Dalam konteks kesenian, strategi melihat dunia dalam kerangka pandang khatulistiwa ini tampaknya cukup berhasil untuk memunculkan wacana alternatif. Di tengah kritik-kritik tajam atas penyelenggaraan biennale di berbagai kota di seluruh dunia, dari skala besar hingga biennale-biennale alternatif, Yayasan Biennale Yogyakarta mencoba untuk memainkan peran menjadi bagian dari diskusi yang produktif atas dialektika lokal dan global. Gagasan khatulistiwa telah mempertemukan seniman dan pemikir di Indonesia dengan mitra-mitra mereka dari berbagai Negara dengan latar belakang yang sama menarik, sama unik, dan sama kompleksnya.
Selama delapan tahun, Yayasan Biennale Yogyakarta telah menyelenggarakan empat kali peristiwa biennale seni, dan tiga kali simposium khatulistiwa. Biennale Ekuator #1 bermitra dengan India, Biennale Ekuator #2 bekerja bersama Negara-negara kawasan Arab, Biennale Ekuator #3 menggandeng Nigeria, serta yang baru berlalu adalah Biennale #4 yang menampilkan seniman-seniman dari Brazil. Selama penyelenggaraan Biennale, selain pameran seni, diselenggarakan pula program Festival Ekuator dan Parallel Events yang berupaya untuk menjangkau wilayah-wilayah seni di luar galeri. Simposium Khatulistiwa yang berlangsung di tengah dua biennale berupaya untuk menjaga keberlangsungan pertukaran wacana sehingga pemikiran dan pengkajian tentang khatulistiwa ini bisa menjadi jejaring jangka panjang. Simposium juga menjadi ruang tengah yang mempertemukan masyarakat seni dengan kelompok intelektual dan akademisi.

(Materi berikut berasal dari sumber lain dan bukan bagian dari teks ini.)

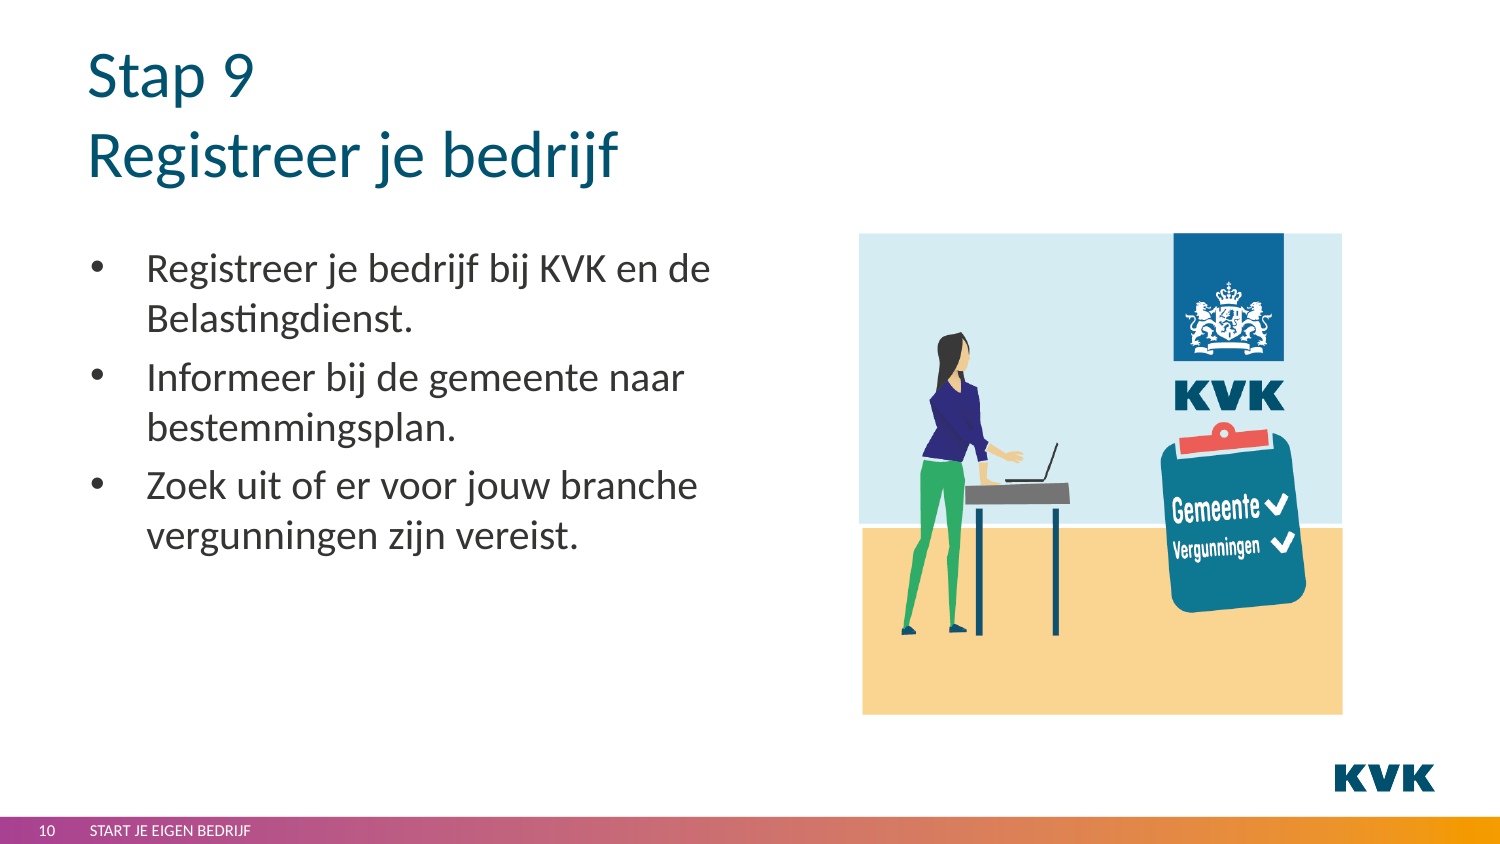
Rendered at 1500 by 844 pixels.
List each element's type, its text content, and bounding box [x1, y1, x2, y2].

title Stap 9 Registreer je bedrijf [72, 69, 1423, 210]
text_box START JE EIGEN BEDRIJF [89, 811, 293, 844]
picture [0, 0, 1500, 844]
text_box 10 [38, 811, 73, 844]
list Registreer je bedrijf bij KVK en de Belastingdienst. Informeer bij de gemeente naar bestemmingsplan. Zoek uit of er voor jouw branche vergunningen zijn vereist. [75, 233, 777, 728]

Pada 2018, beberapa anggota Dewan Pengawas/Pembina Yayasan Biennale Yogyakarta merasakan perlu dilakukan regenerasi sehingga ada pembaruan-pembaruan baik dalam hal konsep maupun program. Melalui proses diskusi yang cukup panjang, proses penjaringan yang cukup cermat, maka beberapa nama anggota baru dalam formasi YBY 2018 sampai periode selanjutnya adalah:
1.DR. M. Nasir Tamara Tamimi (Dewan Pembina)
2.Aloysius Nindityo Adipurnomo (Dewan Pembina)
3.Ir. Eko Agus Prawoto (Dewan Pembina)
4.Ir. Ahmad Noor Arief (Dewan Pembina)
5.Kus Indarto (Dewan Pengawas)
6.Handiwirman Saputra (Dewan Pengawas)
7.Pius Sigit Kuncoro (Dewan Pengawas)
8.Stanislaus Yangni (Dewan Pengawas)
9. Alia Swastika (Ketua)
10. Rismiliana Wijayanti (Sekretaris)
Dengan masuknya nama-nama baru dalam formasi Yayasan Biennale Yogyakarta ini, dengan keberagaman latar belakang mereka, diharapkan ada refleksi terhadap perspektif, metode, dan program-program yang selama ini dilakukan. Dengan demikian, pada lima tahun mendatang, YBY diharapkan bisa menciptakan pendekatan dan metode baru dalam membaca kawasan khatulistiwa. Selain itu, YBY juga terus berupaya untuk memperkuat jejaring kerja dengan pelaku kebudayaan dan penggerak aksi masyarakat sipil baik di Yogyakarta sendiri maupun dalam lingkup nasional dan internasional. YBY percaya bahwa sebagai institusi publik, peran utama organisasi adalah membangun wahana bersama masyarakat luas sehingga visi dan misi dapat diwujudkan dan memberikan kontribusi bagi perubahan sosial menuju masyarakat yang berdaya dan berdikari. Selamat bekerja!